* **Using the information**
1. Answer these questions using the text on Martignon:
(a) Which two of his albums were each nominated for a Grammy Award?
(b) Where did he tour between 2018 and 2019 with Carmen la Cubana?
(c) Which company commissioned and published the Salsa Piano Book?
2. Write what comes next in the text on Martignon, picking up after its last line.

* **Text**

In 1996 Martignon started in earnest a dedicated solo career, performing in music festivals, theaters, clubs and colleges worldwide, releasing in 1997 a first of six albums as a leader, Portrait in White and Black (John Storm Roberts, Latin Jazz, ISBN 0-02864681-9, page 242) featuring Barretto and Donny McCaslin. Two later albums, Refugee (2007) and Second Chance (2010) were each nominated for a Grammy Award. The Big Band Theory, a big band-plus-strings formatted album with all arrangements and six compositions written by Martignon, was listed as one of Downbeat Magazine’s 'Best Albums of 2016'. In it Martignon displays his Jazz prowess alongside a Classical perspective in orchestration, combining original strings with modern brass and woodwind harmonies and Afro Cuban rhythmics in Bach's Aria Erbarme dich, from the St Matheus Passion.

==Film and theater==
Martignon wrote the scores for one feature film, Septimo Cielo, a short for HBO, From Dusk till Dawn and for two plays for Repertorio Español in New York, Ana en el Trópico and award-winning Cita a Ciegas. He performed all piano parts for Eat Drink Man Woman, an Oscar-nominated film by Ang Lee, arranging and producing some of the cuts. His Broadway experience as pianist, arranger, assistant director and musical director is extensive and includes productions such as The Capeman, Chronicle of a Death Foretold at Lincoln Center, The Mambo Kings and Selena Forever. Between 2018 and 2019, Martignon toured 10 cities in Cuba, Europe and China as musical director and pianist of the Cuban Musical Carmen la Cubana, written and directed by British director Christopher Renshaw based on Bizet's opera Carmen.

==Teaching==
Alongside his performing career, Martignon has been actively engaged in the musical training of young generations, teaching Jazz Composition at the Hochschule für Musik und Theater München, and at the Ludwigsburg University of Education, in Germany. In 2017 Martignon was the piano instructor at the yearly Jazz is Back Summer Festival in Groznjan, Croatia. He has conducted master classes at Berklee College of Music, the Sunderman Conservatory at Gettysburg College; the Geneva Conservatory; EJMA, the Jazz department of the Lausanne Conservatory, in Switzerland; and at Tokyo University.

Since January 2020 he teaches theory, history and Jazz composition at the department of music at Hofstra University.

==Publications==
Martignon wrote the Salsa Piano Book, commissioned and published by Hal Leonard. Apart from his own albums, he was commissioned to write liner notes for releases by Chris Bergson, Eddie Martinez, Nelson Riveros and Andrés Cuadros de Bejar.

==Discography==
===As a leader===
- Portrait in White and Black (Candid, 1996)
- The Foreign Affair (Candid, 1998)

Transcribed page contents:
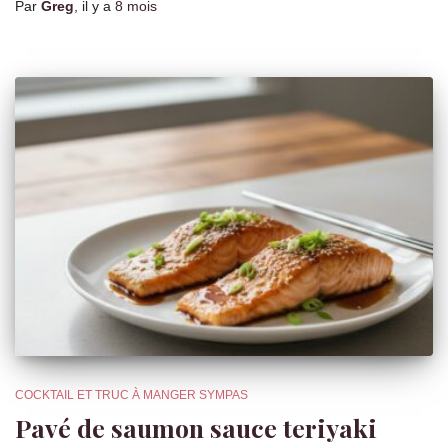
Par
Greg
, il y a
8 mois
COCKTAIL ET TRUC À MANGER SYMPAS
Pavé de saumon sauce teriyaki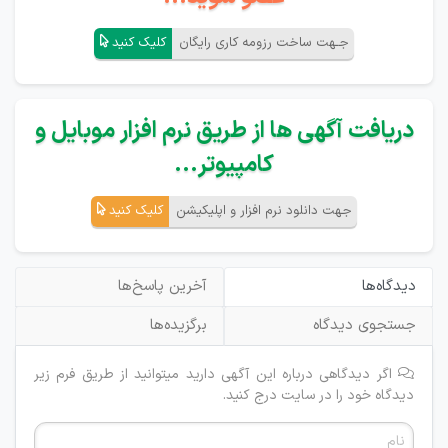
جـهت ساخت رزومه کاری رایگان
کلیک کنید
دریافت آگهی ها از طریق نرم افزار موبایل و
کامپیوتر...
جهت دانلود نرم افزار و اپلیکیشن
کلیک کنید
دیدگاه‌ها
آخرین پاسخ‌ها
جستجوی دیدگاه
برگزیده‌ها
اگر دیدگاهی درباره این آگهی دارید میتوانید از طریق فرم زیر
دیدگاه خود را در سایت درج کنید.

* **Your responses**
1.
(a) Refugee (2007) and Second Chance (2010)
(b) 10 cities in Cuba, Europe and China
(c) Hal Leonard

2.
- Refugee (Zoho Music, 2007)
- Live at Birdland (GMN, 2008)'
- Second Chance (Zoho Music, 2010)
- The Big Band Theory (Zoho Music, 2016)

===As a co-leader===
- Burgstaller-Martignon-4 Mozart’s Blue Fantasies (Summit, 2009)
- Burgstaller-Martignon-4 Bach’s Secret Files (Summit, 2011)

===As sideman===
As: pianist (p), composer (c), arranger (a), orchestrator (o), producer (pr)
- Mikis Theodorakis, Canto General (1980; p)
- Sunrise Orchestra, Malata Suite (1986; p)
- Conexión Latina, Un Poco Loco (1986; p)
- Irazu, Mambo Inn (1991; p, c)
- Ray Barretto, Handprints (1991; p, c)
- Ray Barretto, Ancestral Messages (1992; p, c, a)
- Ray Barretto, Soy Dichoso (1992; p)
- Angelo Y su Tumbao Moderno, Extasis y Dolor (1993; p, c, a, pr)
- Ang Lee, Eat, Dream, Man, Woman (1994; p, a, pr)
- Ray Barretto, Taboo (1994; p, c, a)
- Lucia Pulido, Lucia (1995; p, a, pr)
- Ray Barretto, My Summertime (1995, p, c, a)
- Descarga Boricua, Abrázate (1996; p)
- Gabriela Anders, Fantasía (1996; p, a)
- Cruz Control, Cruz Control (1997; a)
- Paul Simon, The Capeman, the Cast Album (1997; p, a)
- Gabriela Anders, Wanting (1998; a)
- Luis Bonilla, Escucha (2000; p, c)
- Monday Michiru, 4 Seasons (2000; p)
- Don Byron, You are #6 (2001; p)
- Paul Peress, Awakening (2002; p, a)
- Gabriela Anders, Ecléctica (2003; p, a)
- Yerba Buena (band), President Alien, (2003, accordion)
- Gabriela Anders, Latina (2004; p, a)
- Vitaly Osmaçko, Russian Philharmonic Orchestra, Svetloba V ZIitu (2004; p, a, o)
- Julia Dollison, Observatory (2005, c)
- Samuel Torres, Skin Tones (2006, p, c)
- Gabriela Anders, Bossa Beleza (2008, p, a, pr)
- Willie Martinez y La Familia, After Winter, Spring (2008, a)
- Johnny Ray, El De La Rumba Soy Yo (2008, accordion)
- Eddie Allen, Salongo (2008; p)
- Chembo Corniel, Things I Wanted To Do (2009, a, c)
- Juan Garcia-Herreros ’Snow Owl’ The Art of The Contrabass Guitar (2010; p)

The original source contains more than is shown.